I haven’t jumped into the “Who is looking at this and who is reading it.” I haven’t. When I look at the page views and the analytics, I see that people are spending a little bit more time on each page before they jump out. So the other end is it is a podcast where most people think of podcasts, are like, “Yeah, I’m going to go find the link to get it to a certain page,” whether it’s Spotify or Apple Music or whatever it might be. So within that, yes and no. It makes me feel better that I’m like, “Yes, at least that exists, and it’s available.” I think the language piece, the translation piece, is going to be an interesting piece. If I can get that to work in terms of, “Okay, now I’ve got a fully functional transcription of the whole thing. Can I, A, translate that, just text to text, into a different language on demand for whoever wants to read it in whichever language? And once that’s done, can we actually get it to do the text-to-speech, where it reads that in that language and doesn’t sound too robotic?” And that will be an interesting piece of hitting a different market rather than just the reading part. But, yeah.

So I definitely think on both sides of things. In my personal opinion, I bet it has increased viewership just because it does have that extra element. But I think with what you’re talking about in terms of increasing language opportunities and being able to get it in the accessible tongue. Maybe that’s easier for you to understand or engage with. That makes a lot of sense, which would definitely raise it to that next level. This isn’t technically tech-based to what you were talking about, but it relates to something I think is really cool about what you did in the podcast itself.
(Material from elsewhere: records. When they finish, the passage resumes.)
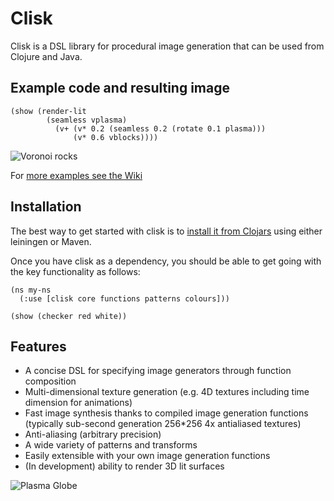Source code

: # Clisk


Clisk is a DSL library for procedural image generation that can be used from Clojure and Java.

## Example code and resulting image

    (show (render-lit 
            (seamless vplasma) 
              (v+ (v* 0.2 (seamless 0.2 (rotate 0.1 plasma))) 
                  (v* 0.6 vblocks))))

![Voronoi rocks](https://raw.github.com/wiki/mikera/clisk/images/VoronoiRocks.png)

For [more examples see the Wiki](https://github.com/mikera/clisk/wiki)

## Installation

The best way to get started with clisk is to [install it from Clojars](https://clojars.org/net.mikera/clisk) using either leiningen or Maven.

Once you have clisk as a dependency, you should be able to get going with the key functionality as follows:

    (ns my-ns
      (:use [clisk core functions patterns colours]))
     
    (show (checker red white))

## Features

* A concise DSL for specifying image generators through function composition
* Multi-dimensional texture generation (e.g. 4D textures including time dimension for animations) 
* Fast image synthesis thanks to compiled image generation functions (typically sub-second generation 256*256 4x antialiased textures)
* Anti-aliasing (arbitrary precision)
* A wide variety of patterns and transforms
* Easily extensible with your own image generation functions
* (In development) ability to render 3D lit surfaces

![Plasma Globe](https://raw.github.com/wiki/mikera/clisk/images/PlasmaGlobe.png)
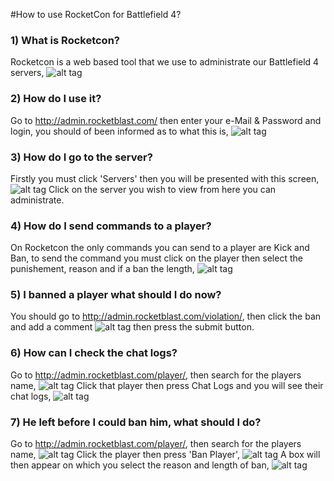 #How to use RocketCon for Battlefield 4?

### 1) What is Rocketcon?

Rocketcon is a web based tool that we use to administrate our Battlefield 4 servers, 
![alt tag](http://i.imgur.com/VZWF8WN.png)

### 2) How do I use it?

Go to http://admin.rocketblast.com/ then enter your e-Mail & Password and login, you should of been informed as to what
this is,
![alt tag](http://i.imgur.com/RvMneaW.png)

### 3) How do I go to the server?

Firstly you must click 'Servers' then you will be presented with this screen,
![alt tag](http://i.imgur.com/n9Ok0in.png)
Click on the server you wish to view from here you can administrate.

### 4) How do I send commands to a player?

On Rocketcon the only commands you can send to a player are Kick and Ban, to send the command you must click on the
player then select the punishement, reason and if a ban the length,
![alt tag](http://i.imgur.com/TUyZgy5.png)

### 5) I banned a player what should I do now?

You should go to http://admin.rocketblast.com/violation/, then click the ban and add a comment
![alt tag](http://i.imgur.com/zD6Hgz0.png)
then press the submit button.

### 6) How can I check the chat logs?

Go to http://admin.rocketblast.com/player/, then search for the players name,
![alt tag](http://i.imgur.com/i7t2nvO.jpg)
Click that player then press Chat Logs and you will see their chat logs,
![alt tag](http://i.imgur.com/sHOP4CZ.png)

### 7) He left before I could ban him, what should I do?

Go to http://admin.rocketblast.com/player/, then search for the players name,
![alt tag](http://i.imgur.com/i7t2nvO.jpg)
Click the player then press 'Ban Player',
![alt tag](http://i.imgur.com/wYPUd3I.jpg)
A box will then appear on which you select the reason and length of ban,
![alt tag](http://i.imgur.com/aLMzuJl.png)

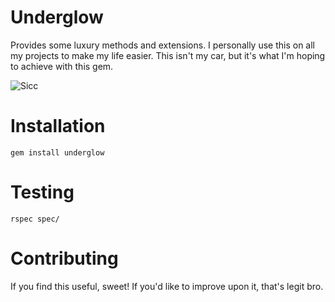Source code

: Underglow
=========
Provides some luxury methods and extensions. I personally use this on all my projects to make my life easier. This isn't my car, but it's what I'm hoping to achieve with this gem.

![Sicc](http://i.imgur.com/RwBtG.jpg)

Installation
============
    
    gem install underglow

Testing
=======

    rspec spec/

Contributing
============
If you find this useful, sweet! If you'd like to improve upon it, that's legit bro.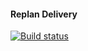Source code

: #### Replan Delivery 
[![Build status](https://ci.appveyor.com/api/projects/status/36uth0u4bay0gbc1?svg=true)](https://ci.appveyor.com/project/BeyondDeGrave88/javaqahw19gradle2-3-1)
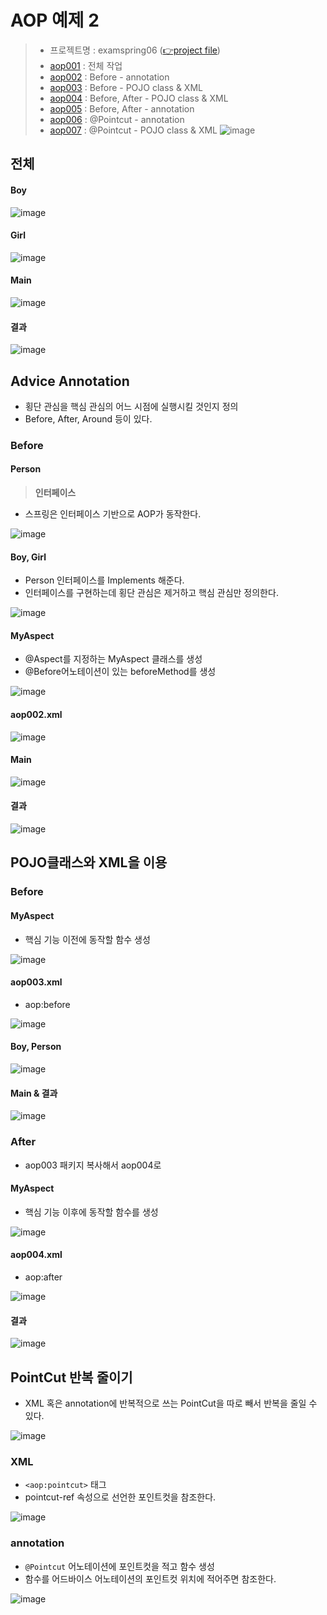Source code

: # AOP 예제 2

> - 프로젝트명 : examspring06 ([👉project file](https://github.com/Clary0122/TIL/tree/main/Spring/project/examspring06))
> - [aop001](#) : 전체 작업
> - [aop002](#) : Before - annotation
> - [aop003](#) : Before - POJO class & XML
> - [aop004](#) : Before, After - POJO class & XML
> - [aop005](#) : Before, After - annotation
> - [aop006](#) : @Pointcut - annotation
> - [aop007](#) : @Pointcut - POJO class & XML
>   ![image](https://user-images.githubusercontent.com/79209568/122001850-e650dd80-cdeb-11eb-9130-d3a8a12babda.png)


## 전체
#### Boy
![image](https://user-images.githubusercontent.com/79209568/121993402-5e180b80-cdde-11eb-9d01-71254a0ef5c4.png)

#### Girl
![image](https://user-images.githubusercontent.com/79209568/121993417-66704680-cdde-11eb-939e-cf9271c1ece6.png)

#### Main
![image](https://user-images.githubusercontent.com/79209568/121993438-6e2feb00-cdde-11eb-81ec-0adf1756f7f8.png)

#### 결과
![image](https://user-images.githubusercontent.com/79209568/121993448-75ef8f80-cdde-11eb-8062-d8ba12bff68f.png)

## Advice Annotation
- 횡단 관심을 핵심 관심의 어느 시점에 실행시킬 것인지 정의
- Before, After, Around 등이 있다.

### Before
#### Person
> **인터페이스**
- 스프링은 인터페이스 기반으로 AOP가 동작한다.  
  
![image](https://user-images.githubusercontent.com/79209568/121993972-61f85d80-cddf-11eb-82c1-87112ec1d8db.png)

#### Boy, Girl
- Person 인터페이스를 Implements 해준다.
- 인터페이스를 구현하는데 횡단 관심은 제거하고 핵심 관심만 정의한다.  
  
![image](https://user-images.githubusercontent.com/79209568/121994108-a7b52600-cddf-11eb-8925-810386a3168c.png)

#### MyAspect
- @Aspect를 지정하는 MyAspect 클래스를 생성
- @Before어노테이션이 있는 beforeMethod를 생성  
  
![image](https://user-images.githubusercontent.com/79209568/121994824-eeefe680-cde0-11eb-9a9a-e5609239cf8d.png)
  
#### aop002.xml
![image](https://user-images.githubusercontent.com/79209568/121994460-45a8f080-cde0-11eb-8000-388cd375f525.png)

#### Main
![image](https://user-images.githubusercontent.com/79209568/121994499-5a858400-cde0-11eb-944f-376e690a55c4.png)

#### 결과
![image](https://user-images.githubusercontent.com/79209568/121994712-bea84800-cde0-11eb-835c-dcc4cdb2bada.png)

## POJO클래스와 XML을 이용
### Before
#### MyAspect
- 핵심 기능 이전에 동작할 함수 생성  
  
![image](https://user-images.githubusercontent.com/79209568/121998897-8bb58280-cde7-11eb-9fe3-3e36e68e5499.png)

#### aop003.xml
- aop:before  
  
![image](https://user-images.githubusercontent.com/79209568/121999207-f961ae80-cde7-11eb-9431-b737d8e2d2ea.png)

#### Boy, Person
![image](https://user-images.githubusercontent.com/79209568/121999268-0da5ab80-cde8-11eb-9731-09dd6399bb69.png)

#### Main & 결과
![image](https://user-images.githubusercontent.com/79209568/121999318-1f874e80-cde8-11eb-8df7-c204308a8a08.png)

### After
- aop003 패키지 복사해서 aop004로
#### MyAspect
- 핵심 기능 이후에 동작할 함수를 생성  
  
![image](https://user-images.githubusercontent.com/79209568/122199390-f55f8a80-ced4-11eb-9356-2e448e4a19fe.png)

#### aop004.xml
- aop:after  
  
![image](https://user-images.githubusercontent.com/79209568/122199605-2d66cd80-ced5-11eb-9170-b4a90625f5b1.png)

#### 결과
![image](https://user-images.githubusercontent.com/79209568/122199890-7cacfe00-ced5-11eb-88fe-5cd127b0ef85.png)

## PointCut 반복 줄이기
- XML 혹은 annotation에 반복적으로 쓰는 PointCut을 따로 빼서 반복을 줄일 수 있다.  
  
![image](https://user-images.githubusercontent.com/79209568/122201005-8b47e500-ced6-11eb-85b2-c686d92075bf.png)
### XML
- `<aop:pointcut>` 태그
- pointcut-ref 속성으로 선언한 포인트컷을 참조한다.  
  
![image](https://user-images.githubusercontent.com/79209568/122201188-bf230a80-ced6-11eb-869a-4ef607f69d3c.png)
### annotation
- `@Pointcut` 어노테이션에 포인트컷을 적고 함수 생성
- 함수를 어드바이스 어노테이션의 포인트컷 위치에 적어주면 참조한다.  
  
![image](https://user-images.githubusercontent.com/79209568/122201448-001b1f00-ced7-11eb-8431-9cc572c06552.png)


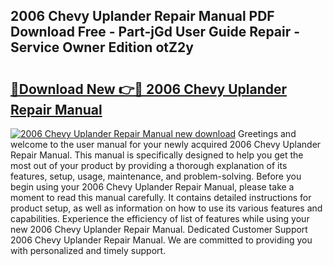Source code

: ## 2006 Chevy Uplander Repair Manual PDF Download Free - Part-jGd User Guide Repair - Service Owner Edition otZ2y

# <h2><a href="http://bc30361.oget.top/?id=2006+Chevy+Uplander+Repair+Manual">🔗Download New 👉🔴 2006 Chevy Uplander Repair Manual</a></h2>

[![2006 Chevy Uplander Repair Manual new download](https://i.imgur.com/5g1atiW.png)](http://bc30361.oget.top/?id=2006+Chevy+Uplander+Repair+Manual)
Greetings and welcome to the user manual for your newly acquired 2006 Chevy Uplander Repair Manual. This manual is specifically designed to help you get the most out of your product by providing a thorough explanation of its features, setup, usage, maintenance, and problem-solving. Before you begin using your 2006 Chevy Uplander Repair Manual, please take a moment to read this manual carefully. It contains detailed instructions for product setup, as well as information on how to use its various features and capabilities. Experience the efficiency of list of features while using your new 2006 Chevy Uplander Repair Manual. Dedicated Customer Support 2006 Chevy Uplander Repair Manual. We are committed to providing you with personalized and timely support.
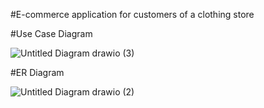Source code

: #E-commerce application for customers of a clothing store

#Use Case Diagram

![Untitled Diagram drawio (3)](https://github.com/user-attachments/assets/33f85b42-e1a6-4d55-8e4d-ec8577757d50)

#ER Diagram 

![Untitled Diagram drawio (2)](https://github.com/user-attachments/assets/0010d0f7-6c28-403a-a5bb-e1c0019a9692)
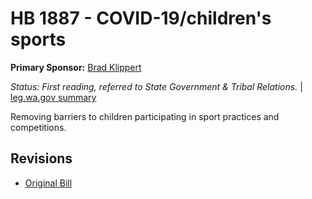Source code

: # HB 1887 - COVID-19/children's sports
**Primary Sponsor:** [Brad Klippert](/person/leg/brad.klippert.md)

*Status: First reading, referred to State Government & Tribal Relations.* | [leg.wa.gov summary](https://app.leg.wa.gov/billsummary?BillNumber=1887&Year=2021)

Removing barriers to children participating in sport practices and competitions.

## Revisions
* [Original Bill](1/)
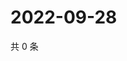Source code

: # 2022-09-28

共 0 条

<!-- BEGIN WEIBO -->
<!-- 最后更新时间 Wed Sep 28 2022 17:24:58 GMT+0800 (China Standard Time) -->

<!-- END WEIBO -->
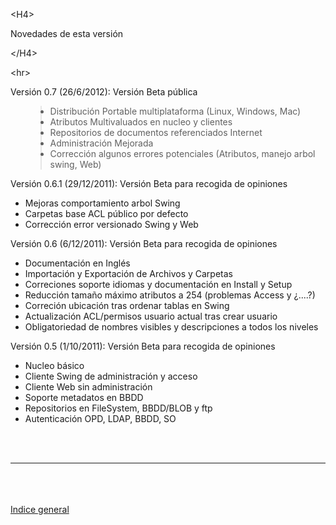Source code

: 

&lt;H4&gt;

Novedades de esta versión

&lt;/H4&gt;



&lt;hr&gt;


<p>Versión 0.7 (26/6/2012): Versión Beta pública</p>
<ul>
<blockquote><li>Distribución Portable multiplataforma (Linux, Windows, Mac)</li>
<li>Atributos Multivaluados en nucleo y clientes</li>
<li>Repositorios de documentos referenciados Internet</li>
<li>Administración Mejorada</li>
<li>Corrección algunos errores potenciales (Atributos, manejo arbol swing, Web)</li>
</ul>
<p>Versión 0.6.1 (29/12/2011): Versión Beta para recogida de opiniones</p>
<ul>
<li>Mejoras comportamiento arbol Swing</li>
<li>Carpetas base ACL público por defecto</li>
<li>Corrección error versionado Swing y Web</li>
</ul>
<p>Versión 0.6 (6/12/2011): Versión Beta para recogida de opiniones</p>
<ul>
<li>Documentación en Inglés</li>
<li>Importación y Exportación de Archivos y Carpetas</li>
<li>Correciones soporte idiomas y documentación en Install y Setup</li>
<li>Reducción tamaño máximo atributos a 254 (problemas Access y ¿....?)</li>
<li>Correción ubicación tras ordenar tablas en Swing</li>
<li>Actualización ACL/permisos usuario actual tras crear usuario</li>
<li>Obligatoriedad de nombres visibles y descripciones a todos los niveles</li>
</ul>
<p>Versión 0.5 (1/10/2011): Versión Beta para recogida de opiniones</p>
<ul>
<li>Nucleo básico</li>
<li>Cliente Swing de administración y acceso</li>
<li>Cliente Web sin administración</li>
<li>Soporte metadatos en BBDD</li>
<li>Repositorios en FileSystem, BBDD/BLOB y ftp</li>
<li>Autenticación OPD, LDAP, BBDD, SO</li>
</ul>
<br>
<br>
<hr><br>
<br>
<br>
<a href='ES_HelpIndex.md'>Indice general</a></blockquote>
So, you talk about your podcast being these people finding these non-traditional paths into tech. From that perspective, is there any common trend among people transitioning into tech on this call? Are there any common trends that you’ve seen from your podcast interviews of just similar experiences that all of your guests have had, or at least pseudo-similar experiences?

You would laugh, but it’s so funny. Almost everyone has somehow moved into tech because there was a problem, and they just thought they’d start fixing it. They’re like, “I can do this.” This is such… And they’re pseudo-doing the tech already. They’re like, “Wait, if I can do this, I can do the rest too. It can be that… ” And it’s a running theme of there is a problem, and they’re like, “I can fix this.” And it doesn’t start like that for a lot of people. They’re working on something. They’re like, “If I just automate this, this would be easier.” And they’re like, “Wait, that’s not that bad. We can do this.” So that’s usually the trigger point… That’s been a lot of the stories of trigger points, of, “There was some problem that I was able to fix, which opened up a whole new world.”

I think the biggest thing, and this is going to sound very on-brand, especially where we are today, is communities. Find your community, find a community that supports that, and make a network, especially in markets such as Australia. I won’t speak much broader, but Australia has a pretty small tech market, and a lot goes towards moving to the people around you. Going to those meetings and meetups makes a huge difference. And that was the big thing more so. Every month, there are still new attendees who’ve never joined a meetup before. And they’re like, “This is our first one, and we’ve come to Women Who Code Melbourne.” I’m like, “Amazing. Come join us.”

But find that community that has got people who’ve been through it. So there are a few different boot camps that exist, I think, in Melbourne, and there’ll be people who are like, “Oh, I’m doing this boot camp.” And I can guarantee there’s always someone else who’s done that boot camp in that event at that time. They’re like, “This is what I struggled with.” They’re like, “Oh, thank God. It’s not just me.” And it’s usually that “it’s not just me,” which makes everything a lot easier when you can find that community around you. So it doesn’t have to be Women Who Code, but so many different communities will exist wherever you are. And if it is the Women Who Code, get that started. Come chat with us, and I’m sure someone will be happy to help you get that started where you are.